Os ilustres constitucionalistas Gomes Canotilho e Vital Moreira são autores de um livro célebre – “Os Poderes do Presidente da República” - que deveria estar presente na mesa de cabeceira de Cavaco Silva e ser relido quase diariamente. Sobretudo no contexto atual do país e da europa.Portugal vive hoje sem a sua maior figura de referência: o Presidente da República. Aquele que deveria exercer uma “magistratura de influência” (na definição de Mário Soares), ser o catalizador da unidade nacional e o garante da estabilidade necessária para mudar, simplesmente não existe!
Cavaco perdeu a noção política das coisas. Alguém que, como ele, se permitiu comentar sobre os respetivos rendimentos num momento em que muitas centenas de milhares de portugueses não têm para sobreviver é um Presidente alheado da realidade coletiva.Alguém que, como ele, ainda ontem, cancelou a ida a uma escola de Lisboa por receios de ouvir críticas estudantis é um Presidente autista e amedrontado com o pulsar social. O tal sentimento de angústia que ele deveria procurar compreender e ajudar a superar nos termos dos seus poderes constitucionais.

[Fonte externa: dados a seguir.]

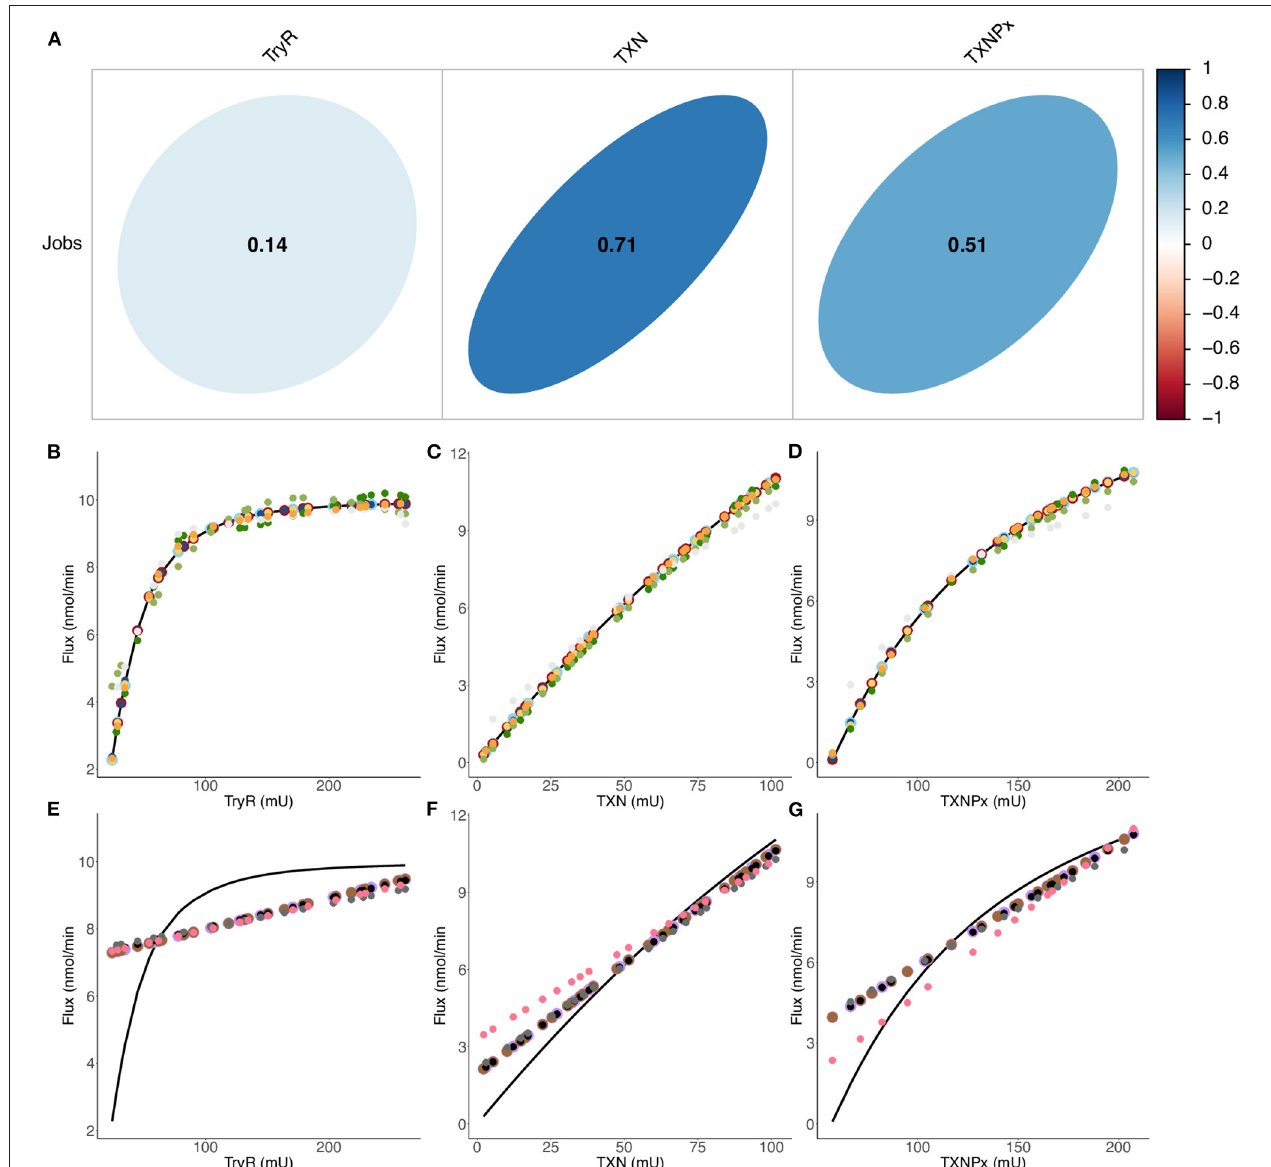
FIGURE 6 | Comparison of final flux predictions by different predictive models. (A) Linear correlation between enzyme activities (inputs) and the flux (output) of Dataset 2 ( Supplementary Table 8 ) when all enzyme activities are varied. Correlation coefficients are also calculated when only one enzyme activity is varied: 0.76 (TryR), 0.998 (TXN) and 0.97 (TXNPx). A perfect circle means that there is no linear correlation between the variables, while a straight line means that there is a perfect linear correlation between the variables. (B–G) Flux variation as a function of the enzymatic activity of TryR (B, E) , TXN (C, F) and TXNPx (D, G) . Colored circles refer to predicted data from: QRF (dark blue), XGBoost Linear (light blue), Cubist (red), Rborist (yellow), ANN (orange), bagEarth GCV (light gray), SVM Poly (light green), SVM Radial (dark green), Bayesian GLM (purple), Spike-and-slab (brown), Ridge (black), Lasso (dark gray) and PLS (pink). A curve of the fitting experimental data is represented by the black curve. See Table 3 for the statistical measurements of each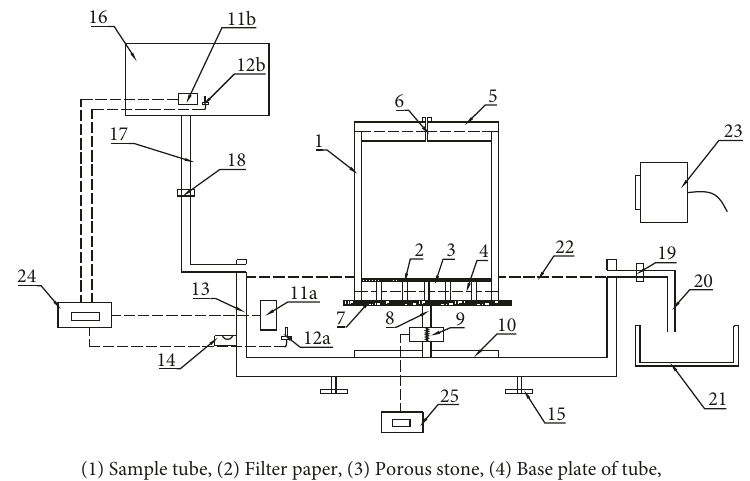
(1) Sample tube, (2) Filter paper, (3) Porous stone, (4) Base plate of tube, (5) Cap of tube, (6) Pressure relief valve, (7, 8, 9, 10, 25) Weighing system,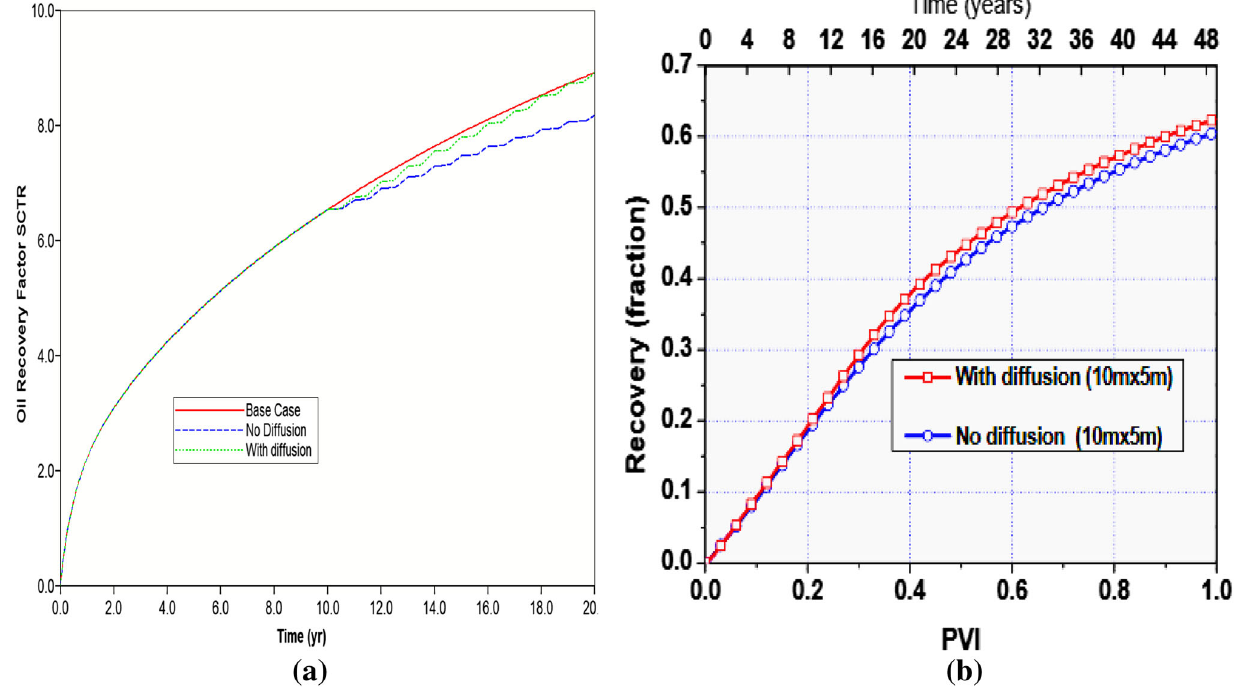
Fig. 12 Effect of molecular diffusion on natural gas-EOR performance: a natural gas performance in shale oil reservoirs—Bakken model, b NG performance in conventional fractured reservoirs (Hoteit and Firoozabadi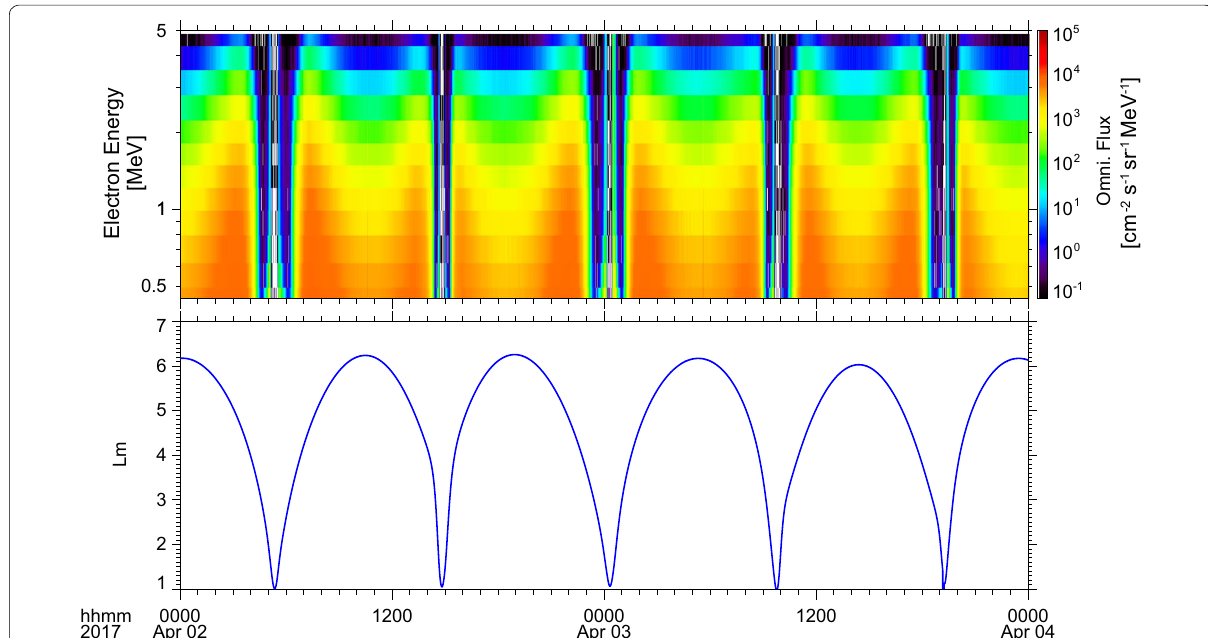
Fig. 11 An energy–time diagram of energetic electron fluxes observed by XEP during the two-day interval after April 2, 2017. The bottom panel shows the McIlwain L -parameter ( L m ) for a pitch angle of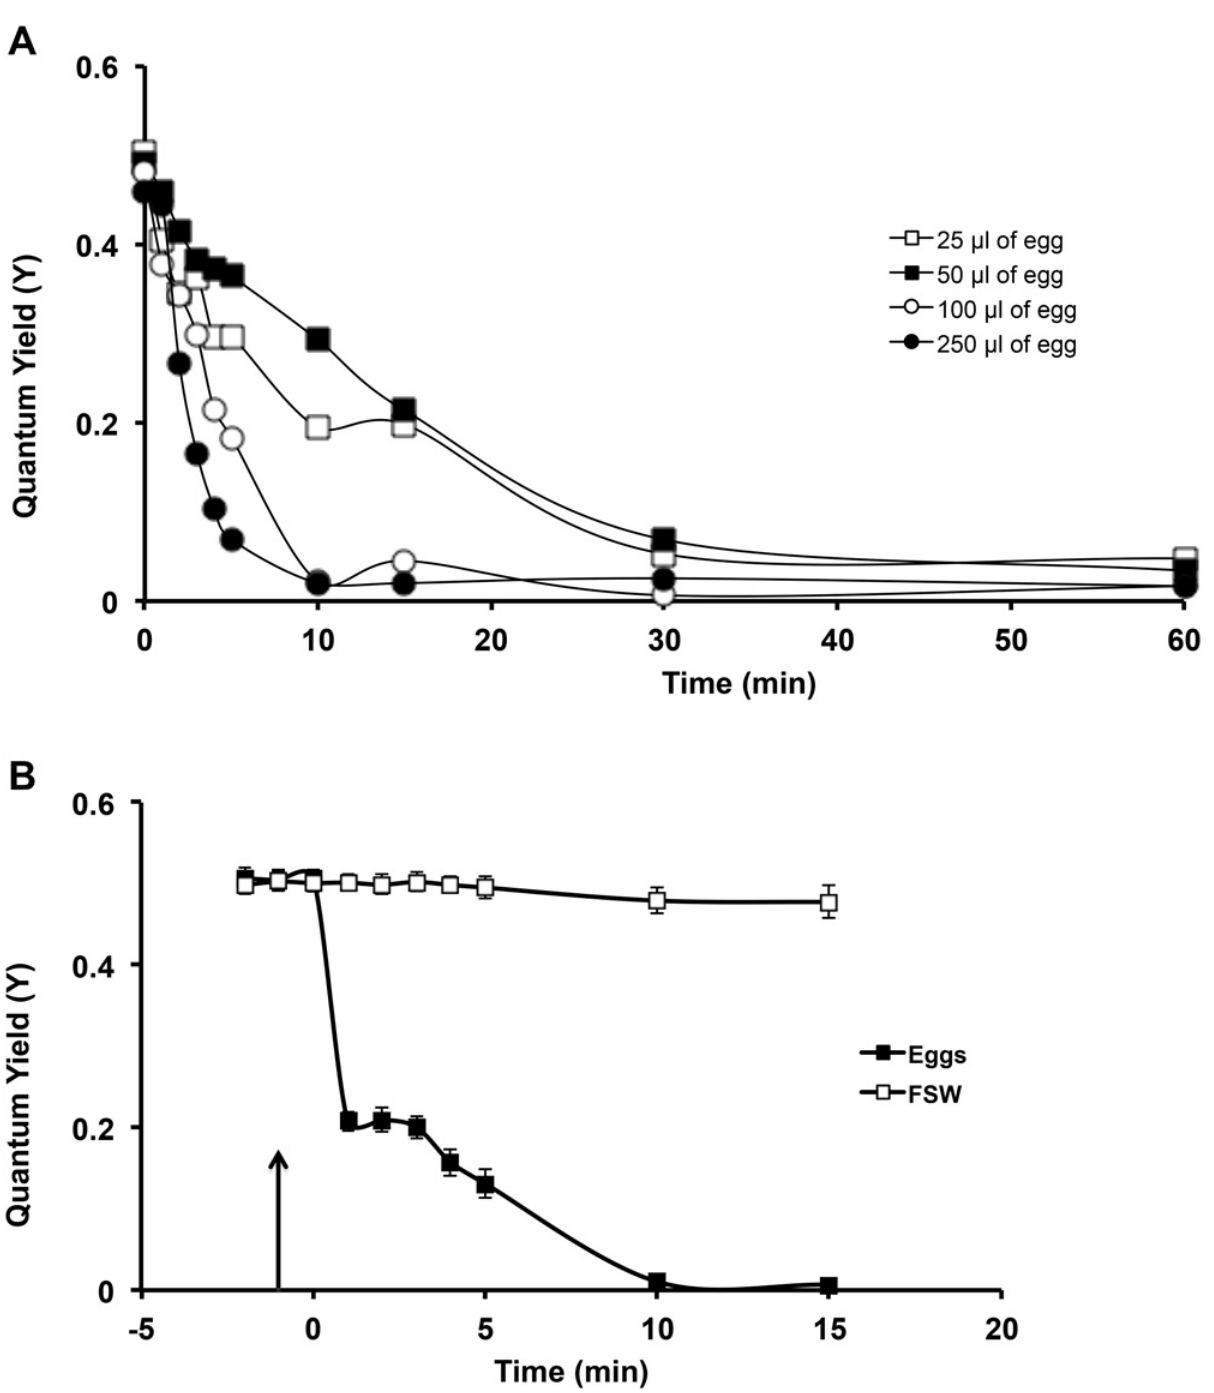
Fig 3. Dose response curve of M . capitata eggs on exogenous zooxanthellae. (A) Preliminary experiments on the dose response curve of the toxins found in M . capitata eggs were conducted against P . compressa zooxanthellae. Both 100 and 250 µ l of egg volume reduced the P . compressa zooxanthellae y-values within 10 min, whereas the smaller volumes took 30 min to do the same. (B) These experiments were repeated with a larger number of P . compressa zooxanthellae samples (n = 10 individuals) split into two sub-samples treated with either 100 µ l of crushed M . capitata (at the 0 min mark indicated by the arrow) or 100 µ l of FSW. Only the M . capitata eggs reduced the Y-values. Bars indicate SEM.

Navegando pelas redes sociais percebe-se como Cavaco perdeu o país e como se transformou numa espécie de anedota nacional. Como republicano lamento sinceramente.Ser Presidente implica ter coragem política, como outros no passado recente que dissolveram a Assembleia da República. Ser Presidente exige ter uma simbiose com o sentir popular, como outros que hoje não o sendo mais ainda a têm. Ser Presidente acarreta a responsabilidade, agora mais do que nunca, de estar na base das soluções e não ser mais um problema ou interpretado como um mero custo democrático.
A coisa chegou a tal ponto que nem há mais espaço para dizer “deixem-no acabar o mandato com dignidade”, como fez Soares quando Cavaco era PM.Demita-se, pois, Senhor Presidente.